Where GPT-5.2 claims leadership
The most striking claim is GPT-5.2’s performance on ARC-AGI-2, a benchmark designed to test genuine reasoning ability while resisting memorization. At 52.9% (Thinking) and 54.2% (Pro), OpenAI’s new model significantly outranks both Claude Opus 4.5 (37.6%) and Gemini 3 Deep Think (45.1%). The ARC-AGI benchmark has become a bellwether for abstract reasoning capability, the kind of fluid intelligence that matters for novel problem-solving in research contexts.
GPT-5.2 also achieves a perfect 100% on AIME 2025 without tools, matching what Gemini 3 Pro achieves only with code execution enabled. On GPQA Diamond, a graduate-level science benchmark, GPT-5.2 Pro scores 93.2%, essentially tied with Gemini 3 Deep Think’s 93.8%.

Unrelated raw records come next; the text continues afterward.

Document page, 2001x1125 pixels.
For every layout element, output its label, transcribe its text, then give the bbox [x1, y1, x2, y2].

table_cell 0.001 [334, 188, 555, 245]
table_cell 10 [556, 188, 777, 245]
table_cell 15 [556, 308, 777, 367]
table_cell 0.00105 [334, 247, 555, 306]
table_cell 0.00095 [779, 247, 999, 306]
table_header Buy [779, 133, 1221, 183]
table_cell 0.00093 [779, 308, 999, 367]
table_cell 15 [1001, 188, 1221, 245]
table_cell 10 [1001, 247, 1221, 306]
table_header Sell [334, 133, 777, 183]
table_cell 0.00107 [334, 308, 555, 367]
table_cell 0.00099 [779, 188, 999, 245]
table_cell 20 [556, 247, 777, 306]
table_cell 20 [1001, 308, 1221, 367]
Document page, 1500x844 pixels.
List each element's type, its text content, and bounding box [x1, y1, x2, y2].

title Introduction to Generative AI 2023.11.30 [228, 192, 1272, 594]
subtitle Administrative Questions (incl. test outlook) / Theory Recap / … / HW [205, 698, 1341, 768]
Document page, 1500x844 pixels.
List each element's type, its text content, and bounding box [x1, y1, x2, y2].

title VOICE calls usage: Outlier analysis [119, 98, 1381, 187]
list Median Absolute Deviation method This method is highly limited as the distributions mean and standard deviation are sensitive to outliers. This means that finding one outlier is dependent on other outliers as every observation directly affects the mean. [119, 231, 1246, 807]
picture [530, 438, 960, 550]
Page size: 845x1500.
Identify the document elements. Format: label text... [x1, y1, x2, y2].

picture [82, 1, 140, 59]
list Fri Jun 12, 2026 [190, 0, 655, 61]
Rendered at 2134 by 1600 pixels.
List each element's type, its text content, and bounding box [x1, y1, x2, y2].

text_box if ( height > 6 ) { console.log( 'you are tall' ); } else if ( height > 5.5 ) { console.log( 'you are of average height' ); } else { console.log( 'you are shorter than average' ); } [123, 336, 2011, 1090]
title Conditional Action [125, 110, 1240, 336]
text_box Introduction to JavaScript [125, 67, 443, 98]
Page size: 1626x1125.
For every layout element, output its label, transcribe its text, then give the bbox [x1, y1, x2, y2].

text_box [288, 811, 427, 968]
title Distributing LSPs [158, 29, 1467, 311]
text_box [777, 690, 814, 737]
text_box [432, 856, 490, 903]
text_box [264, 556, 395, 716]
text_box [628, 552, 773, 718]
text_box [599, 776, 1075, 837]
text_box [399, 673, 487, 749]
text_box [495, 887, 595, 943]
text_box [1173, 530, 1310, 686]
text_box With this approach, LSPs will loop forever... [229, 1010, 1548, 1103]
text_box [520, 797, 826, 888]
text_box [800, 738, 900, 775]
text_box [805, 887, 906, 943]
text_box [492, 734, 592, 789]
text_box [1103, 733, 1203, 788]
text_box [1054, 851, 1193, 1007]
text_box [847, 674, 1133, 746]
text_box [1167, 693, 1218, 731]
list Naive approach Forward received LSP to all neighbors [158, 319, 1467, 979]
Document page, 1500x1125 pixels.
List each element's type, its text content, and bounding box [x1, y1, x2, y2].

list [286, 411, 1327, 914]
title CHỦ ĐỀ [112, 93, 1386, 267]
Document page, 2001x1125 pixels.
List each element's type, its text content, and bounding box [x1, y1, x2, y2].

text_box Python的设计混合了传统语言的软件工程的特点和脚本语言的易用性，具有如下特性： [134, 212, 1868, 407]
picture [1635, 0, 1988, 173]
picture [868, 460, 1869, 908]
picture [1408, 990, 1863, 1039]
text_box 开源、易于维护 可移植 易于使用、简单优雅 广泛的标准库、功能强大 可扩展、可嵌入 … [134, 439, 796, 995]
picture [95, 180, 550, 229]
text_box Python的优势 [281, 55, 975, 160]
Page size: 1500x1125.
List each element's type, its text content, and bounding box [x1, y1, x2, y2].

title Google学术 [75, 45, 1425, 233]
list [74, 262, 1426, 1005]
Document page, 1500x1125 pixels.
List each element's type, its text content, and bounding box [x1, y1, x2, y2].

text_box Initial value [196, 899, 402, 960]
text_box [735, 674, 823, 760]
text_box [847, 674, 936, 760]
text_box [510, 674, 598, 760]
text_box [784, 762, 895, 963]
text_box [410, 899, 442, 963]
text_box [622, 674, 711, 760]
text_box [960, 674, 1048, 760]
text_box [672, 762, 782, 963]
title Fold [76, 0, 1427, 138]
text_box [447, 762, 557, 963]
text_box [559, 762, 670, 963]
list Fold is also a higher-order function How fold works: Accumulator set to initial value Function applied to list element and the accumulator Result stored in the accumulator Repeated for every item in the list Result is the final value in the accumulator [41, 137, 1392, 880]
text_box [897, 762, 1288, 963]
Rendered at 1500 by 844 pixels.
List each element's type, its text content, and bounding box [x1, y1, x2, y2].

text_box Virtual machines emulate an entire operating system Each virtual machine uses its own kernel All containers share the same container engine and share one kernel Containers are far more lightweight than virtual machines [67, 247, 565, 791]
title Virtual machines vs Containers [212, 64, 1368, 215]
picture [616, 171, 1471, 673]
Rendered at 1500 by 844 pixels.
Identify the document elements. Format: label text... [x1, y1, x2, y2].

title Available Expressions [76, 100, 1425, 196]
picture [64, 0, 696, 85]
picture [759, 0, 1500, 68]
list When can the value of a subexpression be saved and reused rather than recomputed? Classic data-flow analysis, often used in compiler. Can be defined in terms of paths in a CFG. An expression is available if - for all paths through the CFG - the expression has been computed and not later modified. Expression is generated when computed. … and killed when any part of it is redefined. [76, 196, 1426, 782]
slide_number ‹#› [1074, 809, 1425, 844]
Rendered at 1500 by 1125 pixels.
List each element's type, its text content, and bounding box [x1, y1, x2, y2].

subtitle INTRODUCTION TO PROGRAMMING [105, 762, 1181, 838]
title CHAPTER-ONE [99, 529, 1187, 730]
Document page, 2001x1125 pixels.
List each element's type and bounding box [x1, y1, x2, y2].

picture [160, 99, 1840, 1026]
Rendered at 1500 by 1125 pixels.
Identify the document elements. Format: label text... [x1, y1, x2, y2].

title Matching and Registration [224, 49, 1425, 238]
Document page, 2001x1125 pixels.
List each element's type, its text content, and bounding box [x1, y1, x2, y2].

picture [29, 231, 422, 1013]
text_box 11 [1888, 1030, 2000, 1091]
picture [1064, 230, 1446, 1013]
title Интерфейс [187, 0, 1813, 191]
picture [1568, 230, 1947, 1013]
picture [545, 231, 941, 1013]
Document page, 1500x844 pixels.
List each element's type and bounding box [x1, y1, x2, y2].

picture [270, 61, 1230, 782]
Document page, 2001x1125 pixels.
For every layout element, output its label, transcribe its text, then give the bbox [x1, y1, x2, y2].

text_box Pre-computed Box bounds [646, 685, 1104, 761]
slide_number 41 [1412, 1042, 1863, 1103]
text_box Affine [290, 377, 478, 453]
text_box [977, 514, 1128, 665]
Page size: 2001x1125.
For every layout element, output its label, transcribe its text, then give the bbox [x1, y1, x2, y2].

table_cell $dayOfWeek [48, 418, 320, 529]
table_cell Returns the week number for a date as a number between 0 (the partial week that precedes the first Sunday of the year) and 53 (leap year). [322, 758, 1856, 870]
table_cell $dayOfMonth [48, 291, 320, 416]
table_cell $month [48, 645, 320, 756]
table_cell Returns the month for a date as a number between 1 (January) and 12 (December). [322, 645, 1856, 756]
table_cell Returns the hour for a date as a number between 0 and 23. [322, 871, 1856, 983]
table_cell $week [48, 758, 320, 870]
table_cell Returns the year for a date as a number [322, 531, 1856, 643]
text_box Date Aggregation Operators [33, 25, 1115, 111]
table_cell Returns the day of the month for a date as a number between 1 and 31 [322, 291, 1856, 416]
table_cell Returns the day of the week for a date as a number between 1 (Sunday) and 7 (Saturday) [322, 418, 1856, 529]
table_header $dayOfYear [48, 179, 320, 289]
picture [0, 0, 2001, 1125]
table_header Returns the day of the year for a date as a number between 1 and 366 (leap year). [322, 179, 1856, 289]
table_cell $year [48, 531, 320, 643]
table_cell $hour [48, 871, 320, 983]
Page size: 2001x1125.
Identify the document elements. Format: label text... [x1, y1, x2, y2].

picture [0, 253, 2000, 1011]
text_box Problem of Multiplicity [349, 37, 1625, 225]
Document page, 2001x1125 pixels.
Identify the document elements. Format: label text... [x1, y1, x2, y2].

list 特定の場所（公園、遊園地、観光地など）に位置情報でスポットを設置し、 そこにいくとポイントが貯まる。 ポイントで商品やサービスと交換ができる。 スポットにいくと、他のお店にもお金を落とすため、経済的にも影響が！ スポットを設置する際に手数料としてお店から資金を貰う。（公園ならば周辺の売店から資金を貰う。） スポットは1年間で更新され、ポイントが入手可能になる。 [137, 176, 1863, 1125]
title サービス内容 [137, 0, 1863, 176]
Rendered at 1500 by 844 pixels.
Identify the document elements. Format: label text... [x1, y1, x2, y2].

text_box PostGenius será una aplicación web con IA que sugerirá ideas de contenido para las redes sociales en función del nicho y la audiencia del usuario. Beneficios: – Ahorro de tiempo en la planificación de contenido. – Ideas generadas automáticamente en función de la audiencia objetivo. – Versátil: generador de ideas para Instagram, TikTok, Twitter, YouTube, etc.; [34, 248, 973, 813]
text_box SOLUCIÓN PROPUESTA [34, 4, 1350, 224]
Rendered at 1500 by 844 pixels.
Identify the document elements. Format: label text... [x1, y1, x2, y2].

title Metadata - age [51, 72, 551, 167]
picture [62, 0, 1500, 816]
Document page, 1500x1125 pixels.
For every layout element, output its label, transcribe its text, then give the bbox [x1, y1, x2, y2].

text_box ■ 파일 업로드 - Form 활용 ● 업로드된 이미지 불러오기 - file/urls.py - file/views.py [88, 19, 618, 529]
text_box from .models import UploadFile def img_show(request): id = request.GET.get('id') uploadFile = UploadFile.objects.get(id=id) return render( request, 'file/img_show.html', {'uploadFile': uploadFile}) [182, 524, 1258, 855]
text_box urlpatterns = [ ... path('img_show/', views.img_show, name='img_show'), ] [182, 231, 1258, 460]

OpenAI is also pushing a new benchmark called GDPval, which measures performance on “well-specified knowledge work tasks” across 44 occupations. The company claims GPT-5.2 Thinking beats or ties industry professionals 70.9% of the time, at 11x the speed and less than 1% of the cost. This is OpenAI’s own benchmark, however, and hasn’t been independently validated.
Where the competition holds ground
Claude Opus 4.5 still holds the top score on SWE-bench Verified at 80.9%, though early results may be unstable. GPT-5.2’s 80.0% closes what had been a more significant gap. Anthropic’s model also leads on Terminal-bench 2.0 (59.3%), which tests command-line coding proficiency, and claims industry-leading resistance to prompt injection attacks.
Gemini 3 Deep Think maintains the highest published score on Humanity’s Last Exam at 41.0% without tools, a benchmark explicitly designed to challenge frontier AI systems. Google’s model also achieved gold-medal performance at the International Mathematical Olympiad and International Collegiate Programming Contest World Finals, suggesting strength in competition-level mathematical reasoning. The closest equivalent to Deep Think is OpenAI’s “Pro” mode for its models (not to be confused with its Pro subscription tier), which often chews over a question for up to a half hour before answering.